A systematic review of the relationship between severe maternal morbidity and post-traumatic stress disorder
1 King’s College London, Florence Nightingale School of Nursing and Midwifery, James Clerk Maxwell Building, 57 Waterloo Road, London, SE1 8WA, UK
2 King’s College London, Division of Women’s Health, Women’s Health Academic Centre KHP, North Wing, St. Thomas' Hospital, 1 Westminster Bridge Road, London, SE1 7EH, UK
BMC Pregnancy and Childbirth 2012, 12:125 doi:10.1186/1471-2393-12-125Published: 10 November 2012
The incidence of severe maternal morbidity is increasing in high-income countries as a consequence, in part, of increased obstetric intervention and increasingly complex medical needs of women who become pregnant. Access to emergency obstetric care means that for the majority of women in these countries, an experience of severe maternal morbidity is unlikely to result in loss of life. However, little is known about the subsequent impact on postnatal psychological health resulting in an evidence gap to support provision of appropriate care for these women. There has recently been increasing recognition that childbirth can be a cause of post-traumatic stress disorder (PTSD). The combination of experiencing a life-threatening complication and its management may culminate in psychological trauma. This systematic review examined the association between women’s experience of severe maternal morbidity during labour, at the time of giving birth or within the first week following birth, and PTSD and its symptoms.

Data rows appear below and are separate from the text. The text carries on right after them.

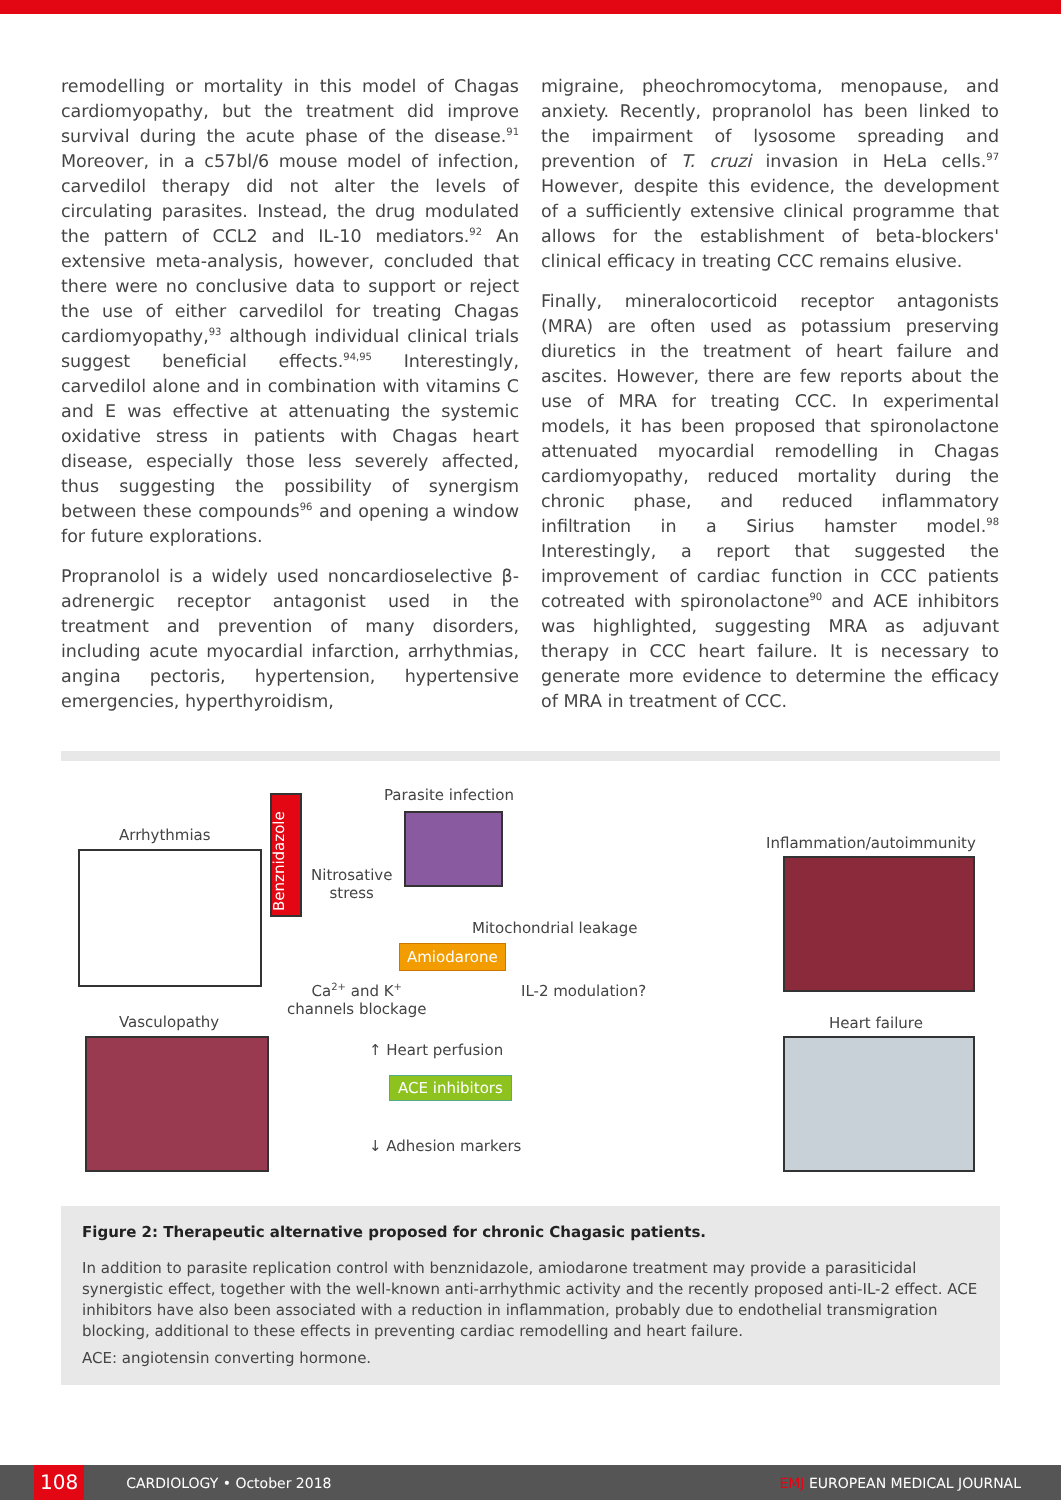remodelling or mortality in this model of Chagas cardiomyopathy, but the treatment did improve survival during the acute phase of the disease.<sup>91</sup> Moreover, in a c57bl/6 mouse model of infection, carvedilol therapy did not alter the levels of circulating parasites. Instead, the drug modulated the pattern of CCL2 and IL-10 mediators.<sup>92</sup> An extensive meta-analysis, however, concluded that there were no conclusive data to support or reject the use of either carvedilol for treating Chagas cardiomyopathy,<sup>93</sup> although individual clinical trials suggest beneficial effects.<sup>94,95</sup> Interestingly, carvedilol alone and in combination with vitamins C and E was effective at attenuating the systemic oxidative stress in patients with Chagas heart disease, especially those less severely affected, thus suggesting the possibility of synergism between these compounds<sup>96</sup> and opening a window for future explorations.
Propranolol is a widely used noncardioselective β-adrenergic receptor antagonist used in the treatment and prevention of many disorders, including acute myocardial infarction, arrhythmias, angina pectoris, hypertension, hypertensive emergencies, hyperthyroidism,
migraine, pheochromocytoma, menopause, and anxiety. Recently, propranolol has been linked to the impairment of lysosome spreading and prevention of T. cruzi invasion in HeLa cells.<sup>97</sup> However, despite this evidence, the development of a sufficiently extensive clinical programme that allows for the establishment of beta-blockers' clinical efficacy in treating CCC remains elusive.
Finally, mineralocorticoid receptor antagonists (MRA) are often used as potassium preserving diuretics in the treatment of heart failure and ascites. However, there are few reports about the use of MRA for treating CCC. In experimental models, it has been proposed that spironolactone attenuated myocardial remodelling in Chagas cardiomyopathy, reduced mortality during the chronic phase, and reduced inflammatory infiltration in a Sirius hamster model.<sup>98</sup> Interestingly, a report that suggested the improvement of cardiac function in CCC patients cotreated with spironolactone<sup>90</sup> and ACE inhibitors was highlighted, suggesting MRA as adjuvant therapy in CCC heart failure. It is necessary to generate more evidence to determine the efficacy of MRA in treatment of CCC.
Parasite infection
Benznidazole
Arrhythmias
Nitrosative
stress
Inflammation/autoimmunity
Mitochondrial leakage
Amiodarone
Ca<sup>2+</sup> and K<sup>+</sup>
channels blockage
IL-2 modulation?
Vasculopathy Heart failure
↑ Heart perfusion
ACE inhibitors
↓ Adhesion markers
Figure 2: Therapeutic alternative proposed for chronic Chagasic patients.
In addition to parasite replication control with benznidazole, amiodarone treatment may provide a parasiticidal synergistic effect, together with the well-known anti-arrhythmic activity and the recently proposed anti-IL-2 effect. ACE inhibitors have also been associated with a reduction in inflammation, probably due to endothelial transmigration blocking, additional to these effects in preventing cardiac remodelling and heart failure.
ACE: angiotensin converting hormone.
108 CARDIOLOGY • October 2018 EMJ EUROPEAN MEDICAL JOURNAL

Relevant literature was identified through multiple databases, including MEDLINE, PsycINFO, EMBASE, CINAHL, British Nursing Index, Web of Science, Cochrane library and the British Library, using predetermined search strategies. The search terms included "post-traumatic stress disorder", "PTSD", "stress disorders, post-traumatic", "maternal morbidity", “pregnancy complications” “puerperal disorders”, "obstetric labo(u)r complication", "postpartum h(a)emorrhage", "eclampsia”. Studies identified were categorised according to pre-defined inclusion and exclusion criteria. The quality of included studies was assessed using the relevant CASP appraisal tools.

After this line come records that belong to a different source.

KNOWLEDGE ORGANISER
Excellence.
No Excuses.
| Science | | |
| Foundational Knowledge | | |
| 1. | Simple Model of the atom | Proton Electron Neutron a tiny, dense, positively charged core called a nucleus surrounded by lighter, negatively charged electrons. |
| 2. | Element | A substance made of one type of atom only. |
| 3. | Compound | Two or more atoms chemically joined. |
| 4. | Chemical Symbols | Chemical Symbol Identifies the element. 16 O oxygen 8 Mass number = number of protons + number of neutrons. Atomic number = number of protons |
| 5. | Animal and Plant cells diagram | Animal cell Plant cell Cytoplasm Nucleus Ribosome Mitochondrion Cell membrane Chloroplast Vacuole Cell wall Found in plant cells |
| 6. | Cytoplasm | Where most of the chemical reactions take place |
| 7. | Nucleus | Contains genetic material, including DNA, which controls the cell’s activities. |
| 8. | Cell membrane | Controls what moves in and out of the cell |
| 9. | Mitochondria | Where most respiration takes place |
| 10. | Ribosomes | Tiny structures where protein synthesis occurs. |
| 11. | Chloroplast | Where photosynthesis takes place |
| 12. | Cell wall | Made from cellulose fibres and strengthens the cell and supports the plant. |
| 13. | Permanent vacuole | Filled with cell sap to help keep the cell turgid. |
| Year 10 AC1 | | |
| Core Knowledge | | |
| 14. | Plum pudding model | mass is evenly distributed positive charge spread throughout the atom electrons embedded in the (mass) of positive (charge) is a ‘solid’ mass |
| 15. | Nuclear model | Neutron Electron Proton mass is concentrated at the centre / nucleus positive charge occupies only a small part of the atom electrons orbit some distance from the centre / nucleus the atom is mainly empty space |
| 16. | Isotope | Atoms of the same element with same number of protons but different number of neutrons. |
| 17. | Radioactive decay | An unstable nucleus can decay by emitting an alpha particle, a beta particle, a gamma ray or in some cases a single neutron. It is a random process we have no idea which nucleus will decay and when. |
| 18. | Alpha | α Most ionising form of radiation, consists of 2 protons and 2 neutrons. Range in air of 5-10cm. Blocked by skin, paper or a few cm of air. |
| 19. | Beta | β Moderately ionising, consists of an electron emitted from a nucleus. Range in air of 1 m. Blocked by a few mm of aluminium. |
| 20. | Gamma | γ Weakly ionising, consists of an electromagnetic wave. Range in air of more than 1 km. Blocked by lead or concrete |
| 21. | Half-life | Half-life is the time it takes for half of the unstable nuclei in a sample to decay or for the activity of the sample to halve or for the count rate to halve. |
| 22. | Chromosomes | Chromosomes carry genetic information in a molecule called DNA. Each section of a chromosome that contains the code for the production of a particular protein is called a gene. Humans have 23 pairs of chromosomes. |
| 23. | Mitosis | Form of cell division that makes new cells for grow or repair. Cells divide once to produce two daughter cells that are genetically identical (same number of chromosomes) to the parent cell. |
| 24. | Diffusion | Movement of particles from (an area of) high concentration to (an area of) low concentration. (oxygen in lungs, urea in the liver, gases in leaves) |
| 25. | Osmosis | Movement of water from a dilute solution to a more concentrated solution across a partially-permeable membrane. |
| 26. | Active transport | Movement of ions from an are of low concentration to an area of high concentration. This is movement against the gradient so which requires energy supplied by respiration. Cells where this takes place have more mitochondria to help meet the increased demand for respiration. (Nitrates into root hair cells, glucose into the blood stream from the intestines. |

Eleven primary studies met review criteria. Evidence of a relationship between severe maternal morbidity and PTSD/PTSD symptoms was inconsistent and findings varied between studies. Nevertheless, there is some evidence that severe pre-eclampsia is a risk factor for PTSD and its symptoms, an association possibly mediated by other factors such as fetal/neonatal condition.

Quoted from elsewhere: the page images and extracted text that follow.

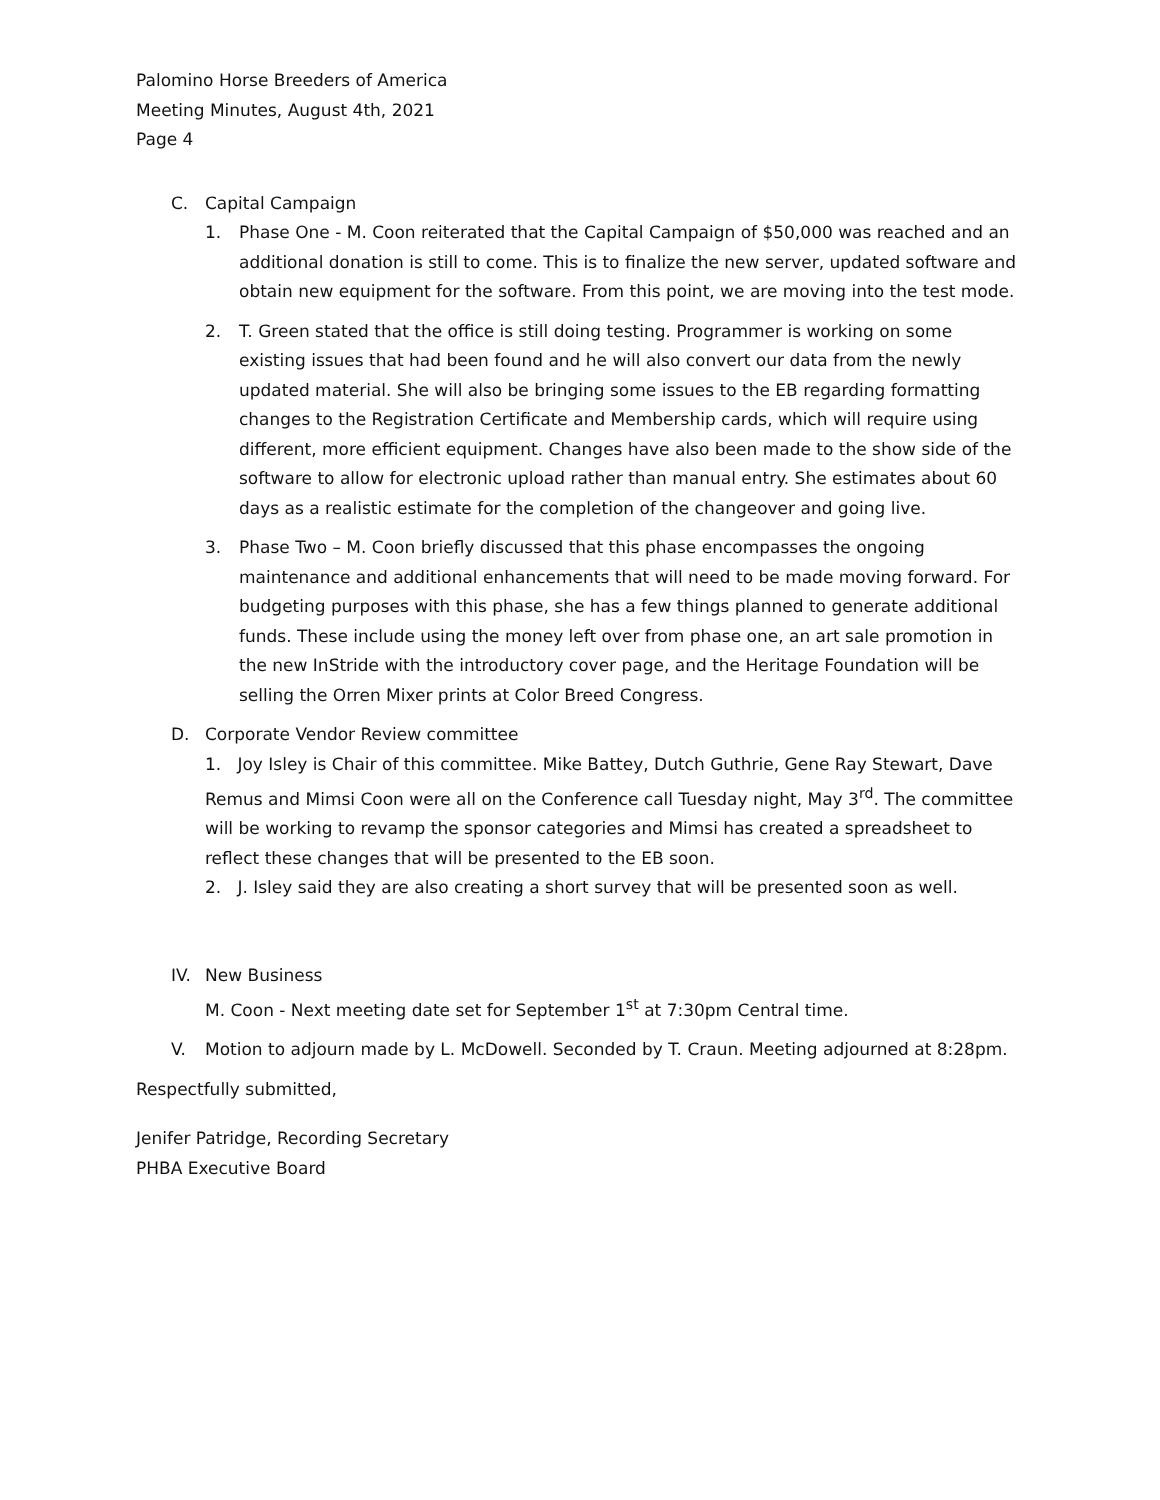Palomino Horse Breeders of America
Meeting Minutes, August 4th, 2021
Page 4
C. Capital Campaign
1. Phase One - M. Coon reiterated that the Capital Campaign of $50,000 was reached and an additional donation is still to come. This is to finalize the new server, updated software and obtain new equipment for the software. From this point, we are moving into the test mode.
2. T. Green stated that the office is still doing testing. Programmer is working on some existing issues that had been found and he will also convert our data from the newly updated material. She will also be bringing some issues to the EB regarding formatting changes to the Registration Certificate and Membership cards, which will require using different, more efficient equipment. Changes have also been made to the show side of the software to allow for electronic upload rather than manual entry. She estimates about 60 days as a realistic estimate for the completion of the changeover and going live.
3. Phase Two – M. Coon briefly discussed that this phase encompasses the ongoing maintenance and additional enhancements that will need to be made moving forward. For budgeting purposes with this phase, she has a few things planned to generate additional funds. These include using the money left over from phase one, an art sale promotion in the new InStride with the introductory cover page, and the Heritage Foundation will be selling the Orren Mixer prints at Color Breed Congress.
D. Corporate Vendor Review committee
1. Joy Isley is Chair of this committee. Mike Battey, Dutch Guthrie, Gene Ray Stewart, Dave Remus and Mimsi Coon were all on the Conference call Tuesday night, May 3<sup>rd</sup>. The committee will be working to revamp the sponsor categories and Mimsi has created a spreadsheet to reflect these changes that will be presented to the EB soon.
2. J. Isley said they are also creating a short survey that will be presented soon as well.
IV. New Business
M. Coon - Next meeting date set for September 1<sup>st</sup> at 7:30pm Central time.
V. Motion to adjourn made by L. McDowell. Seconded by T. Craun. Meeting adjourned at 8:28pm.
Respectfully submitted,
Jenifer Patridge, Recording Secretary
PHBA Executive Board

Despite the absence of robust evidence regarding the relationship between severe maternal morbidity and PTSD/PTSD symptoms, it is crucially important that clinicians and policy makers are aware of a potential higher risk of PTSD among women who experience severe morbidity. Further studies are now needed to confirm this risk as well as to understand underlying mechanisms in order to minimise the longer term psychiatric impact of severe maternal morbidity.